I Never Claimed To Be Appropriate.

Here’s a rule at my house:

There will be no one food item that all five kids will like at the same time. Which kid likes or dislikes a specific food item is subject to change without notice.

Therefore, there is only one proper response to the following statements:

#2: I don’t like pie.

#3: I don’t like chocolate.

#5: I don’t like vanilla.

#2: I don’t like berries.

#4: I don’t like peanut butter.

#3: I don’t like cake.

#4: I don’t like bacon.

Me: (in my best Joe McCarthy voice) What are ya, a freakin’ Commie?

This is hilarious to me. I think it’s one of the funniest things I say. Like all of my good material, it isn’t mine. I don’t remember who I stole it from but I’ve been using it forever.

The kids don’t understand the intricacies of what make this joke funny to us. They only know that it makes us laugh. So they throw it out to each other and to us whenever possible, because in our house, making each other laugh is the very most important thing.

One day last December, #1 had a friend over after school. Everyone was sitting at the kitchen table, having snacks, pretending to do homework, chatting.

#1’s friend: Your Christmas tree is really pretty. Is it real or fake?

#5: It’s real. What kind of Christmas tree do you have?

#1’s friend: We don’t have a tree because we don’t celebrate Christmas. We’re Jewish.

#5: (breaks into a huge smile, points at her and shouts) You’re a Commie!

Yes, folks, I did that. That’s my work there.

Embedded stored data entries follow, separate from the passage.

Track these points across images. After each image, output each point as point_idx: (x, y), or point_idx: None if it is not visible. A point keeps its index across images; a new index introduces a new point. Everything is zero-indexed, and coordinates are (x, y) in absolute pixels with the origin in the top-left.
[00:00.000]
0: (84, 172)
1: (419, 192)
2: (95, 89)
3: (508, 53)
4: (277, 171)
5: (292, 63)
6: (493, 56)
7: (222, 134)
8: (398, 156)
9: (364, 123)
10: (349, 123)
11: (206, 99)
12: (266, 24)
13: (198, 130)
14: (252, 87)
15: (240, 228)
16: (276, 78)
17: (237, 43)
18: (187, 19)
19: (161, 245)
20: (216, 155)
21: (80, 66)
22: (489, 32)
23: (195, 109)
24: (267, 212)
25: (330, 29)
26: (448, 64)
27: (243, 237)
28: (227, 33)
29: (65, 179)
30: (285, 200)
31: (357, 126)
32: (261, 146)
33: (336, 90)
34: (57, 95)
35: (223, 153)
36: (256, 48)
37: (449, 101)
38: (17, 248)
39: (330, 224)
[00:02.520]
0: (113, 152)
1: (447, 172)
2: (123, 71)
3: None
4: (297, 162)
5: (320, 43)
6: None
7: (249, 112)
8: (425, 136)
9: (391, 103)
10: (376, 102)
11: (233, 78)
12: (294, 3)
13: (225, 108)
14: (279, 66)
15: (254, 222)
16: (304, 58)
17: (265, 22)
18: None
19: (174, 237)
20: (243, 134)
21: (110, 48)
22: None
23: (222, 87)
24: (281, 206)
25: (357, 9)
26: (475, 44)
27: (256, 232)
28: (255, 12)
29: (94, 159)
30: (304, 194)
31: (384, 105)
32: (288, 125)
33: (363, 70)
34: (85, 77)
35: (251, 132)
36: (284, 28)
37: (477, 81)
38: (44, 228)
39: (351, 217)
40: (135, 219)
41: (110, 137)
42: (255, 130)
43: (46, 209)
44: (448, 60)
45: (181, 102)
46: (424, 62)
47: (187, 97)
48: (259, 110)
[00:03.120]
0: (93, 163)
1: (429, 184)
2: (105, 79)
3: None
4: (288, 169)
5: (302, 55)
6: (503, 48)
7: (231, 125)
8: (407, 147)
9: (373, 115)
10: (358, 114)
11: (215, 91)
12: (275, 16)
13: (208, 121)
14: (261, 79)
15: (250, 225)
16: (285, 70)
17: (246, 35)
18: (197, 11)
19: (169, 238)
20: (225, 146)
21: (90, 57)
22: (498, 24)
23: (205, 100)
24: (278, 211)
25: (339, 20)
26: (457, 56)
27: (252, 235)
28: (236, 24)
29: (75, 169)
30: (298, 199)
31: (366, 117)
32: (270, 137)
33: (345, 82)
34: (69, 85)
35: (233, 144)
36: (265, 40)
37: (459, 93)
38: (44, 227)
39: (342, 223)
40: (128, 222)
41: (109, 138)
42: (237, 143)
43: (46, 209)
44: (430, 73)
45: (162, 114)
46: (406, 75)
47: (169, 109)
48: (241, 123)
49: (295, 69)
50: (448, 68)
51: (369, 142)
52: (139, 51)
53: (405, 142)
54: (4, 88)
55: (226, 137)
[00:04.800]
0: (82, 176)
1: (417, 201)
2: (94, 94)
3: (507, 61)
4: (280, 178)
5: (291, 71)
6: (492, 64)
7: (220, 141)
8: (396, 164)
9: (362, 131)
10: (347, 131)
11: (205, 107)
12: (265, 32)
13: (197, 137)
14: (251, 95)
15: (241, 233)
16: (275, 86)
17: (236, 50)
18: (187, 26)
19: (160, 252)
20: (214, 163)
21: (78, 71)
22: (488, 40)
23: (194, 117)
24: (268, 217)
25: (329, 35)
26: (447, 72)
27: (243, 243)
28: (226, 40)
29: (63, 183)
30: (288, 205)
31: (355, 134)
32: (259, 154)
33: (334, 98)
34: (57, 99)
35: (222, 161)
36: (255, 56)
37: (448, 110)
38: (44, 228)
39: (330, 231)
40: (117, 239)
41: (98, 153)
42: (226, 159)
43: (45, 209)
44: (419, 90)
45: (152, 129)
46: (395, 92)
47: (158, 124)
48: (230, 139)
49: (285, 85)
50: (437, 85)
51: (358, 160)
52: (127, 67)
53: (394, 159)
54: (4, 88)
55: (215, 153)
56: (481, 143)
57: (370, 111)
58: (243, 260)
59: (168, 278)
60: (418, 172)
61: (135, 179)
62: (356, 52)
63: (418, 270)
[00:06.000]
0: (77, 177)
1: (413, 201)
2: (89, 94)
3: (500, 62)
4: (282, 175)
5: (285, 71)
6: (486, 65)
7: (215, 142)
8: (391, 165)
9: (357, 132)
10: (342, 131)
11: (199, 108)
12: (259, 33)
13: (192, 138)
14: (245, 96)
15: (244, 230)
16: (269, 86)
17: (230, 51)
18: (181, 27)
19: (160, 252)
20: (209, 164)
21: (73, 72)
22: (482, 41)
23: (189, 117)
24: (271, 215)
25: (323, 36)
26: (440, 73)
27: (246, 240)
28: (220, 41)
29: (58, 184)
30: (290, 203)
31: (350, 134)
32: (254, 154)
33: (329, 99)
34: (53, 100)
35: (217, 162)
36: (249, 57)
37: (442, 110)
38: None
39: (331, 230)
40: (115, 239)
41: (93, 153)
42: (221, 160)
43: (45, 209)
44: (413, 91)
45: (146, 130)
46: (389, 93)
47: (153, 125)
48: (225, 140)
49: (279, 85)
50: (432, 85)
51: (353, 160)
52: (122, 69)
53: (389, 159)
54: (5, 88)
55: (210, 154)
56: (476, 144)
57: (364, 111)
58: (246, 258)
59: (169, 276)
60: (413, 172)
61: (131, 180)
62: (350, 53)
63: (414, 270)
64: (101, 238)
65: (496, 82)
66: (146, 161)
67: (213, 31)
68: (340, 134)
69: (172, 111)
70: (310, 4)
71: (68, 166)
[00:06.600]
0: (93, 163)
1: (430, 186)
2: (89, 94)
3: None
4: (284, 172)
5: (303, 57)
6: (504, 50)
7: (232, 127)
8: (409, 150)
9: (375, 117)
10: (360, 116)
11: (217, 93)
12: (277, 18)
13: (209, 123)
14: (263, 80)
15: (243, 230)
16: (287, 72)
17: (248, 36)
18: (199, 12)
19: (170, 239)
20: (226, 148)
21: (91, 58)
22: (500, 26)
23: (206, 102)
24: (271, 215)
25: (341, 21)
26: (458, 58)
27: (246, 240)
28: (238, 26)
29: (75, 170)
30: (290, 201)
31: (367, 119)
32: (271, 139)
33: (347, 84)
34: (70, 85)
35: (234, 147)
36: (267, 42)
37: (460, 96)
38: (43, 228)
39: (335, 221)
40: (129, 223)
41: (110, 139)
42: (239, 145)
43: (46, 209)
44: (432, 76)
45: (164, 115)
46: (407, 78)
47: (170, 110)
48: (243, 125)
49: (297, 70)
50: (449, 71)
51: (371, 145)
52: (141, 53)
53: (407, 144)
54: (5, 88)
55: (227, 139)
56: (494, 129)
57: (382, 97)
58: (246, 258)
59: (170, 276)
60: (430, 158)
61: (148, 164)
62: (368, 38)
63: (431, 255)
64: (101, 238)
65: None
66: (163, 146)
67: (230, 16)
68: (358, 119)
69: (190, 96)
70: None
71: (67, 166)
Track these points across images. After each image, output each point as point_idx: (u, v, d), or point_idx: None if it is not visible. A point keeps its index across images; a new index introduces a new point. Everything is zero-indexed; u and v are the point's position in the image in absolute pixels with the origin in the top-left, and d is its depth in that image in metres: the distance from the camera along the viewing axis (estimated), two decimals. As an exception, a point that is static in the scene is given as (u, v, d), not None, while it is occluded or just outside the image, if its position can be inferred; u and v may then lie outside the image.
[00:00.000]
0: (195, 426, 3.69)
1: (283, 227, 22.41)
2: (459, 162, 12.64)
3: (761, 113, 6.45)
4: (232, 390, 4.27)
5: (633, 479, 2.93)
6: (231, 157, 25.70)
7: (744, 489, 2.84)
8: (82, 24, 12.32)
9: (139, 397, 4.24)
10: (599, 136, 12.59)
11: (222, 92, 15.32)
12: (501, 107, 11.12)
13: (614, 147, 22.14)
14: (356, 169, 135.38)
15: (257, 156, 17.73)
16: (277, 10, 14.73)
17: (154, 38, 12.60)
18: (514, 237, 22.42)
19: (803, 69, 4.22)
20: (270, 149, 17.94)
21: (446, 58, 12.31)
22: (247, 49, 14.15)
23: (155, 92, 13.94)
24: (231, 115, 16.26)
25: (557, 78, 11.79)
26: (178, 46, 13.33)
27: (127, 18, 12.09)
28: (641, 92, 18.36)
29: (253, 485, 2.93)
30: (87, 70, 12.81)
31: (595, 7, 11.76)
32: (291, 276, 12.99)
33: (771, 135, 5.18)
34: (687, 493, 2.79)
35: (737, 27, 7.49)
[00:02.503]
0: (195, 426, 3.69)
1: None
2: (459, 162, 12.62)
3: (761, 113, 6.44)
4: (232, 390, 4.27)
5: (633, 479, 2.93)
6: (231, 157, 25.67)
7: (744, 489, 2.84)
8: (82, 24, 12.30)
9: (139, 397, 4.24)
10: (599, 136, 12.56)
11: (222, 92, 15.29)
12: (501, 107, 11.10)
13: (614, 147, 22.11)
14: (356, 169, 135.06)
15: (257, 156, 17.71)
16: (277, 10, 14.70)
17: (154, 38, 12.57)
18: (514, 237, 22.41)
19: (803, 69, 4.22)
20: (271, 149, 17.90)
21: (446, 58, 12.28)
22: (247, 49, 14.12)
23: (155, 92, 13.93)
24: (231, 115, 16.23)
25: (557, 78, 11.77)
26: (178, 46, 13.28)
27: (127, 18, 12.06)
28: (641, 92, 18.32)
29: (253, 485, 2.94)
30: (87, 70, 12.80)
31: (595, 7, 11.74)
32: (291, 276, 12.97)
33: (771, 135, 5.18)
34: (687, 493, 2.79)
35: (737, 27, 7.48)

#1 and I just stared at each other with our mouths open for a minute, and then we fought not to laugh. Well, I fought; I don’t remember her fighting too hard or even coming to my aid, now that I think about it. I launched into some lame explanation to #1’s friend, trying to explain away a joke that in the current context clearly wasn’t funny, except that it was hilarious in the context of inappropriateness and bad parenting.

Later, when I had a talk with #5 about how “different people believe different things”,  he was way ahead of me. He has zero problems with anyone’s religion.

Then I tried to explain why it’s okay to make fun of someone who doesn’t like pie, but it’s way not okay to make fun of someone who doesn’t celebrate Christmas. (I left out my justification for why it’s okay to make fun of an entire political system.) He just stared at me with complete and total incomprehension. I realized that the nuances of a good double standard are lost on a seven-year-old boy, particularly when he’s making people laugh.

So I settled for us adding Commies to the growing list of jokes that can only happen with just the family.